Thursday, January 31, 2013

Vocabulary Enhancement Words: New Edition of “Words of the Month”

The latest edition of Words of the Month,” my free vocabulary enrichment feature, has been online for about ten days. The six featured words, all of which lie within the conversational vocabulary of America’s most articulate (as is the case with all of the words featured in my book, The Articulate Professional-3rd Edition”):

1. enfant terrible
2. sinecure
3. enervate
4. alchemist
5. pensive
6. granular

Here are extracts from some of my favorite examples, all carefully designed to help you implant the word into your conversational vocabulary and use it with confidence:

enfant terrible

-- with reference to the wholesale massacre of precious wildlife occurring in Africa and elsewhere thanks to China’s gluttonous demand for rare animal parts, this author expressing the hope that some Chinese Americans and other moralists will band together to become the enfants terribles of wildlife conservation

-- Martin, who is by far the youngest of our top management team, has really shaken up the establishment—one enfant terrible of a guy!

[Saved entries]
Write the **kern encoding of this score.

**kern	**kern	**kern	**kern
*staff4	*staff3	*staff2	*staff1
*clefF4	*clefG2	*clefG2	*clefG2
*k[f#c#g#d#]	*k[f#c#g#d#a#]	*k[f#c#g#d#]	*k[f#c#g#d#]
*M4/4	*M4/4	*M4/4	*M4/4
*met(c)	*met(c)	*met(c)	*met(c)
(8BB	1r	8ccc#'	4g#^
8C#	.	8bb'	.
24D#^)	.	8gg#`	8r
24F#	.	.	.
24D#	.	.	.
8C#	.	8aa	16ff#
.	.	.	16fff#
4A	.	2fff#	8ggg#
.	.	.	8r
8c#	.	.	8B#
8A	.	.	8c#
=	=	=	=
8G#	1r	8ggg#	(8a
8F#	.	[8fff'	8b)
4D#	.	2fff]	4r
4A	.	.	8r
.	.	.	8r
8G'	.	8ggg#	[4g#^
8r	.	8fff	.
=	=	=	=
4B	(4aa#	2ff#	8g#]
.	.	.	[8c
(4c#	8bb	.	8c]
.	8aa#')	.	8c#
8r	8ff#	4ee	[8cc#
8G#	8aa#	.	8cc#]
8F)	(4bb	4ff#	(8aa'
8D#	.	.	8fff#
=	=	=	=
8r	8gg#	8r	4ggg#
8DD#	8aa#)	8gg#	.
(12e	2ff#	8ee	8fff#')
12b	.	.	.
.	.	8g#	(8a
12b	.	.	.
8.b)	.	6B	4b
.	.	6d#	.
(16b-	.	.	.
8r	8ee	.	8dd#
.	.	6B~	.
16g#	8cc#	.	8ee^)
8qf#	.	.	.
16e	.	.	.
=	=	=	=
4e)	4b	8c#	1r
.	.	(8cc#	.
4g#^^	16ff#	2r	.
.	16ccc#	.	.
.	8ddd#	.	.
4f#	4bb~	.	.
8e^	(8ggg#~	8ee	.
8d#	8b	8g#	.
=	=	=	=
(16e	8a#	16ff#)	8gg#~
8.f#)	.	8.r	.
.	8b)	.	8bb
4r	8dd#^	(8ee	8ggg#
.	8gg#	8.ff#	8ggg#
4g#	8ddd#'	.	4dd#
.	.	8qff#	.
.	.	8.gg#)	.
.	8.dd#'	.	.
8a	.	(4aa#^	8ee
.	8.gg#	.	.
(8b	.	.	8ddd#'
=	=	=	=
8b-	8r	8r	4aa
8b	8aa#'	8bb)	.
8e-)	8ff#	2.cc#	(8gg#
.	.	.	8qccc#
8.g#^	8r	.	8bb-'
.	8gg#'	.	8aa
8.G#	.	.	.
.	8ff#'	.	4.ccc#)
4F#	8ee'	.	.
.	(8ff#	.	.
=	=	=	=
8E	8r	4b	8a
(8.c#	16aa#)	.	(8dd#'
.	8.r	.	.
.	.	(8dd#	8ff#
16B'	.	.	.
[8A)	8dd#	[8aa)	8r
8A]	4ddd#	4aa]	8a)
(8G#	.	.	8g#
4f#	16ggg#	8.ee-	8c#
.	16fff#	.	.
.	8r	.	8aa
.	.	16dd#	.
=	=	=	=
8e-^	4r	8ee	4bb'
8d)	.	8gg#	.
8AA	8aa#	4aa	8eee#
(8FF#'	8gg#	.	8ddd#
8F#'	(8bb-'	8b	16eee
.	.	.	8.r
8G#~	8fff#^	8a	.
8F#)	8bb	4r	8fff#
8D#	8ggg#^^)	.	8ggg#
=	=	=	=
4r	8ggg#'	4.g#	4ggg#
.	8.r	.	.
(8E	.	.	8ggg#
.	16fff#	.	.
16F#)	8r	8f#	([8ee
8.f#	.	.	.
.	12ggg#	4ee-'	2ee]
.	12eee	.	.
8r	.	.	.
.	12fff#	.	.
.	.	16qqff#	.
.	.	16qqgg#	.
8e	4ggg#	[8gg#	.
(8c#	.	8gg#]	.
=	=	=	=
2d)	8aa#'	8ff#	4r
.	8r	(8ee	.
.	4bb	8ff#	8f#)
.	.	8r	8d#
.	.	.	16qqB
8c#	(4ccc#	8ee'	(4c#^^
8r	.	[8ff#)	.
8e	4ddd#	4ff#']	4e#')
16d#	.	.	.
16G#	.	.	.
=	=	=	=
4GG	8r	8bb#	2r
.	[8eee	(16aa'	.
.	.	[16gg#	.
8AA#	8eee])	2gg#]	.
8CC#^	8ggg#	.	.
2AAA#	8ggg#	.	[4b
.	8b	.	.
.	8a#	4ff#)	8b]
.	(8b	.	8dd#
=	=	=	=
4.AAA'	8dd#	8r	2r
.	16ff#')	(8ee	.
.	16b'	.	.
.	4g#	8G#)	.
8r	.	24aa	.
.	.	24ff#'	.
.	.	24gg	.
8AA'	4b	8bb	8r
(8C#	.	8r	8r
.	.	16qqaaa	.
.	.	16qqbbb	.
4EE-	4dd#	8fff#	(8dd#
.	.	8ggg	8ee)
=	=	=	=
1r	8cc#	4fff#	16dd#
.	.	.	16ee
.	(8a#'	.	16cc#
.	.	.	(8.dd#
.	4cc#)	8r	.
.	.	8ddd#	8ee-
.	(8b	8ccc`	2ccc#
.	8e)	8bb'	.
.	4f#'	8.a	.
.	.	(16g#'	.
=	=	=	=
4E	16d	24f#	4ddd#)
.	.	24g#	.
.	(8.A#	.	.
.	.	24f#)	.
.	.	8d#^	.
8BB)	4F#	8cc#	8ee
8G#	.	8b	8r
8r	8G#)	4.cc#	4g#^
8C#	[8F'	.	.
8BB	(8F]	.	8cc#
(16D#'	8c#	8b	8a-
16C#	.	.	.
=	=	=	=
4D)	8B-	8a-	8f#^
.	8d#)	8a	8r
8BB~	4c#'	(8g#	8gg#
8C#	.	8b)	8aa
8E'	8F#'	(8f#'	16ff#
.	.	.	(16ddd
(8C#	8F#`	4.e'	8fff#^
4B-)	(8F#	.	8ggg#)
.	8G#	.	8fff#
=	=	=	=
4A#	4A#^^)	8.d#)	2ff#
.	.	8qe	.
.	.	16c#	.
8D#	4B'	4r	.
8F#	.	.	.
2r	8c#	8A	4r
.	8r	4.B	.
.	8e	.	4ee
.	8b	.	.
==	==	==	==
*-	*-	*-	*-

• **Request**
Reproduce the vocabulary post word for word, starting at "-- with reference" and ending at "terrible of a guy!". Rely on the vocabulary post alone.

• **Exercise output**
-- with reference to the wholesale massacre of precious wildlife occurring in Africa and elsewhere thanks to China’s gluttonous demand for rare animal parts, this author expressing the hope that some Chinese Americans and other moralists will band together to become the enfants terribles of wildlife conservation

-- Martin, who is by far the youngest of our top management team, has really shaken up the establishment—one enfant terrible of a guy!